▶ _Activity_
Exact output of all the records is required.

+++ The input

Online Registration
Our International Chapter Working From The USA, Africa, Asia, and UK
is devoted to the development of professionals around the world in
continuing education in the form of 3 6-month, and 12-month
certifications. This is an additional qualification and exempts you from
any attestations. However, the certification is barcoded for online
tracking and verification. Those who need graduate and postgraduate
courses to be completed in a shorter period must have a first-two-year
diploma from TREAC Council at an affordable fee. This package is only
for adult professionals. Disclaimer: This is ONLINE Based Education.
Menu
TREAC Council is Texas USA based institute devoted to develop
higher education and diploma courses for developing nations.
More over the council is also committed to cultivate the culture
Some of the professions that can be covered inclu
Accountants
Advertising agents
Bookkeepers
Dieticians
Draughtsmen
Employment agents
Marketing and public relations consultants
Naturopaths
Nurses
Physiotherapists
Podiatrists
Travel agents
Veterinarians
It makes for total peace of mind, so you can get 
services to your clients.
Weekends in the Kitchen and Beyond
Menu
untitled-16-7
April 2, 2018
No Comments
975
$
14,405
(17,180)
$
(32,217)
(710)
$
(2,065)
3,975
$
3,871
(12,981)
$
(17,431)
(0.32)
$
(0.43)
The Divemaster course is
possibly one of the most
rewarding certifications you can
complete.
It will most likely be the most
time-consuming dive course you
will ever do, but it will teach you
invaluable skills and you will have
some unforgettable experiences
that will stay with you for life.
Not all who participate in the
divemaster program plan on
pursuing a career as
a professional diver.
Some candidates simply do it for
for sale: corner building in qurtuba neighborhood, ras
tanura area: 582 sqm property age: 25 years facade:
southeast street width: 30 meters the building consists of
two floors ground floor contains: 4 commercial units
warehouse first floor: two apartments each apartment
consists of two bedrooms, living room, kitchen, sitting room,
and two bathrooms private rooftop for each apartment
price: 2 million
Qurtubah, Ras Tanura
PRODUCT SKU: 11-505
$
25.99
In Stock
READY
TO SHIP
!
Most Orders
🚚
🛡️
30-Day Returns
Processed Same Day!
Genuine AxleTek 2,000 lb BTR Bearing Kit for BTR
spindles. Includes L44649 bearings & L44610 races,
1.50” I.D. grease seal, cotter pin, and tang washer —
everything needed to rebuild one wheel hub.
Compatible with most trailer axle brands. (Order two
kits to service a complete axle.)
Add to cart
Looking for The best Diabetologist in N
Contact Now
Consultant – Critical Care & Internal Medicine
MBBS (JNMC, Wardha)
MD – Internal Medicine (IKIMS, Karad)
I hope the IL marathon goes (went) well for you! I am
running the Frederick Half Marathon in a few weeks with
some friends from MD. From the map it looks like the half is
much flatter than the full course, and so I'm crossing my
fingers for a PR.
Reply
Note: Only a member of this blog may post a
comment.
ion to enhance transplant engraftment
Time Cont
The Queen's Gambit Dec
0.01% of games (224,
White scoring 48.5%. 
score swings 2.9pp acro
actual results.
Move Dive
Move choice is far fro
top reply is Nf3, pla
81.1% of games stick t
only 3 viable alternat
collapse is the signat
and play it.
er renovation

++++++

▶ _Answer box_
Online Registration
Our International Chapter Working From The USA, Africa, Asia, and UK
is devoted to the development of professionals around the world in
continuing education in the form of 3 6-month, and 12-month
certifications. This is an additional qualification and exempts you from
any attestations. However, the certification is barcoded for online
tracking and verification. Those who need graduate and postgraduate
courses to be completed in a shorter period must have a first-two-year
diploma from TREAC Council at an affordable fee. This package is only
for adult professionals. Disclaimer: This is ONLINE Based Education.
Menu
TREAC Council is Texas USA based institute devoted to develop
higher education and diploma courses for developing nations.
More over the council is also committed to cultivate the culture
Some of the professions that can be covered inclu
Accountants
Advertising agents
Bookkeepers
Dieticians
Draughtsmen
Employment agents
Marketing and public relations consultants
Naturopaths
Nurses
Physiotherapists
Podiatrists
Travel agents
Veterinarians
It makes for total peace of mind, so you can get 
services to your clients.
Weekends in the Kitchen and Beyond
Menu
untitled-16-7
April 2, 2018
No Comments
975
$
14,405
(17,180)
$
(32,217)
(710)
$
(2,065)
3,975
$
3,871
(12,981)
$
(17,431)
(0.32)
$
(0.43)
The Divemaster course is
possibly one of the most
rewarding certifications you can
complete.
It will most likely be the most
time-consuming dive course you
will ever do, but it will teach you
invaluable skills and you will have
some unforgettable experiences
that will stay with you for life.
Not all who participate in the
divemaster program plan on
pursuing a career as
a professional diver.
Some candidates simply do it for
for sale: corner building in qurtuba neighborhood, ras
tanura area: 582 sqm property age: 25 years facade:
southeast street width: 30 meters the building consists of
two floors ground floor contains: 4 commercial units
warehouse first floor: two apartments each apartment
consists of two bedrooms, living room, kitchen, sitting room,
and two bathrooms private rooftop for each apartment
price: 2 million
Qurtubah, Ras Tanura
PRODUCT SKU: 11-505
$
25.99
In Stock
READY
TO SHIP
!
Most Orders
🚚
🛡️
30-Day Returns
Processed Same Day!
Genuine AxleTek 2,000 lb BTR Bearing Kit for BTR
spindles. Includes L44649 bearings & L44610 races,
1.50” I.D. grease seal, cotter pin, and tang washer —
everything needed to rebuild one wheel hub.
Compatible with most trailer axle brands. (Order two
kits to service a complete axle.)
Add to cart
Looking for The best Diabetologist in N
Contact Now
Consultant – Critical Care & Internal Medicine
MBBS (JNMC, Wardha)
MD – Internal Medicine (IKIMS, Karad)
I hope the IL marathon goes (went) well for you! I am
running the Frederick Half Marathon in a few weeks with
some friends from MD. From the map it looks like the half is
much flatter than the full course, and so I'm crossing my
fingers for a PR.
Reply
Note: Only a member of this blog may post a
comment.
ion to enhance transplant engraftment
Time Cont
The Queen's Gambit Dec
0.01% of games (224,
White scoring 48.5%. 
score swings 2.9pp acro
actual results.
Move Dive
Move choice is far fro
top reply is Nf3, pla
81.1% of games stick t
only 3 viable alternat
collapse is the signat
and play it.
er renovation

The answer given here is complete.